Selected excerpt>
☆ ☆ ☆ ☆ ☆
The data set we will be using is looking at how much time (in minutes) students in different years of school spend in the library.

Bar Chart

More information on making bar charts can be found here

bar=read.csv(("data/bar_plot.csv"))
head(bar)

##   student  year  time minutes
## 1       1 year4 week2     225
## 2       2 year4 week2     450
## 3       3 year4 week2     255
## 4       4 year4 week2      75
## 5       5 year4 week2      75
## 6       6 year4 week2     210

You’ll notice that this data is showing individual observations, but we have the option to automatically plot the mean of each group. As we see below, plotting individually is not very helpful or easy to read.

ggplot(bar, aes(x=time,y=minutes,fill=year))+
  geom_bar(position="dodge2",stat = "identity") #"dodge2" is telling R to plot individual values side by size, "identity" is saying to leave the values as they appear in the csv and don't do any calculations on them.

Luckily, this kind of thing is really easy to fix, and we can have it automatically plot summary statistics for us, and we will do this for the rest of the plots in this section.

All of these will have stat="summary" and fun="mean" in the geom_bar(), this is how we can make sure we are plotting the means of each category.

Grouped Bar Chart

ggplot(bar, aes(x=time,y=minutes,fill=year))+ # same first line as the others 
  geom_bar(position="dodge",stat = "summary",fun="mean")# in here, I have specified the position, the fact I want a summary statistic plotted, and the specific statistic I want run, in this case the mean.

Stacked Bar Chart

Changing the position will allow us to have different types of bar charts. To get it stacked, use position="stack".

ggplot(bar, aes(x=time,y=minutes,fill=year))+
  geom_bar(position="stack",stat = "summary", fun= "mean")# I changed the position to stack from dodge, so now the bars will stack on top of each other.

Percent Bar Chart

ggplot(bar, aes(x=time,y=minutes,fill=year))+
  geom_bar(position="fill",stat = "summary", fun= "mean")# again, the only thing I changed is the position.

To summarize:

grouped bar chart: position="dodge"
stacked bar chart: position="stack"
percent bar chart: position="fill"

Box and Whisker Plot

Box and Whisker plots are considered an improvement over the bar plot because they give a better idea of the spread of the data. You can see the mean, quartiles and outliers, these are not evident with the bar plot.

More information on making box and whisker plots can be found here

ggplot(bar, aes(x=time,y=minutes,fill=year))+ #notice that this is the exact same first line as the barplot
  geom_boxplot()
☆ ☆ ☆ ☆ ☆
Set task>
Pull out the part of the ggplot bar chart tutorial above that runs from "You’ll notice that" up to and including "easy to read.", copying it word for word.

[Stored records]
☆ ☆ ☆ ☆ ☆
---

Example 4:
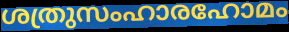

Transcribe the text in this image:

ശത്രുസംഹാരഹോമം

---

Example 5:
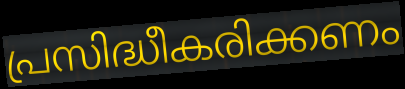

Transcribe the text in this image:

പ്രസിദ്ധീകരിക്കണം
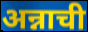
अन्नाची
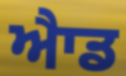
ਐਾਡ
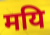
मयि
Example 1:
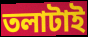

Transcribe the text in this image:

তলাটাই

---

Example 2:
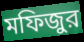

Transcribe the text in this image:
☆ ☆ ☆ ☆ ☆
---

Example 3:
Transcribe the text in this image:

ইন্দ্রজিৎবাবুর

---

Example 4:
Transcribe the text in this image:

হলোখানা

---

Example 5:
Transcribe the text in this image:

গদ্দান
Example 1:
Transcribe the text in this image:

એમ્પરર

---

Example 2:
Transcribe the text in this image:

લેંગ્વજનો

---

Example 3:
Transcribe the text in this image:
☆ ☆ ☆ ☆ ☆
Worked answer>
You’ll notice that this data is showing individual observations, but we have the option to automatically plot the mean of each group. As we see below, plotting individually is not very helpful or easy to read.